Dans une exposition de ce genre, il n’y avait pas à craindre que la mise en scène fît tort à la pièce : des murs nus, des salles vides et froides à l’œil, pour les tableaux ; de grandes arcades de fer entourant d’une sorte de halle un jardin triste, pour la sculpture, ne constituent pas le milieu qui convenait à une fête en l’honneur des beaux-arts. Il fallait, puisque l’état se décidait à exposer, qu’il employât ses richesses à donner à son exposition les apparences d’un musée intime. Il fallait que le Salon d’état ne fût pas une enfilade de salles, mais qu’il fût composé d’une série de salons qui invitassent le spectateur à s’attarder devant les œuvres, qui ne les lui présentassent qu’en petit nombre avec quelque coquetterie, avec quelque élégance si c’était possible, en tout cas, avec beaucoup de clarté.

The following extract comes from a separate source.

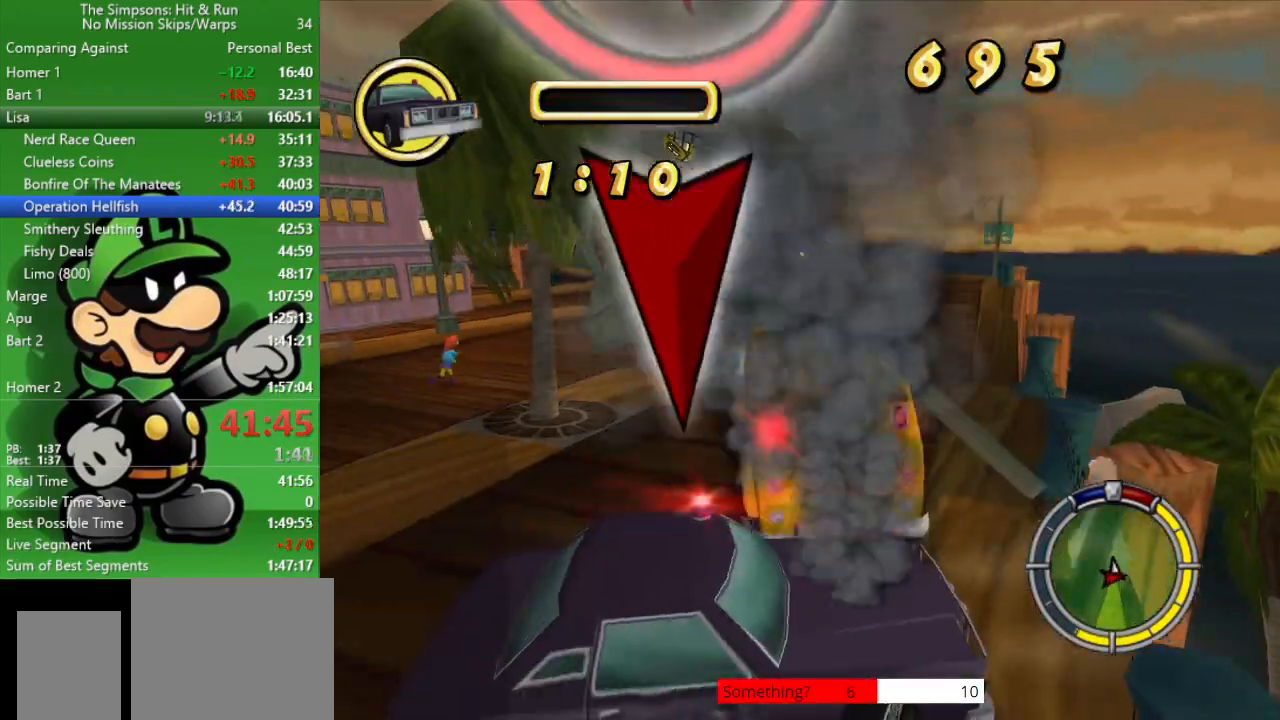
{"buttons": ["CIRCLE"], "left_stick": "up-left", "right_stick": "center", "events": [[33, "L2", "up"], [117, "left_stick", "up-left"]]}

Avant tout, il convenait de diminuer les proportions inquiétantes de la nef, trop grande pour le petit nombre de sculptures qu’elle était destinée à abriter. On pensa fort heureusement aux tapisseries du garde-meuble, admirable décor qui mériterait un article spécial, et dont la réunion constitue, à elle seule, une exposition de choix. Les diverses séries qui figurent &u palais des Champs-Elysées n’ont-elles pas fourni aux artistes et aux visiteurs le saisissant exemple de ce que peut produire le goût le plus raffiné joint à l’exécution la plus habile et à la science décorative la plus sûre[1]? Ce fut M. Meissonier, l’illustre président du jury de peinture, qui eut l’idée d’employer ces tapisseries pour couvrir, dans une alternance heureuse, la moitié des chambres intérieures formées, au rez-de-chaussée, sous la galerie circulaire du premier étage, par les grands arceaux qui la supportent: l’autre moitié de ces niches, tendue d’une étoffe neutre, constituerait une suite de chapelles aux tons sombres, destinées à faire éclater les reliefs éblouissans et la blancheur des marbres. La balustrade de la galerie, couverte d’une riche tenture, achèverait de donner à la nef remplie de fleurs et de plantes le caractère d’un immense salon orné d’objets d’art d’un luxe à la fois discret et

  1. Au nombre de cent vingt et une, ces tapisseries ont été décrites dans un livret spécial, très soigné, que les amateurs feront bien de conserver à côté de l’excellent catalogue officiel de l’exposition.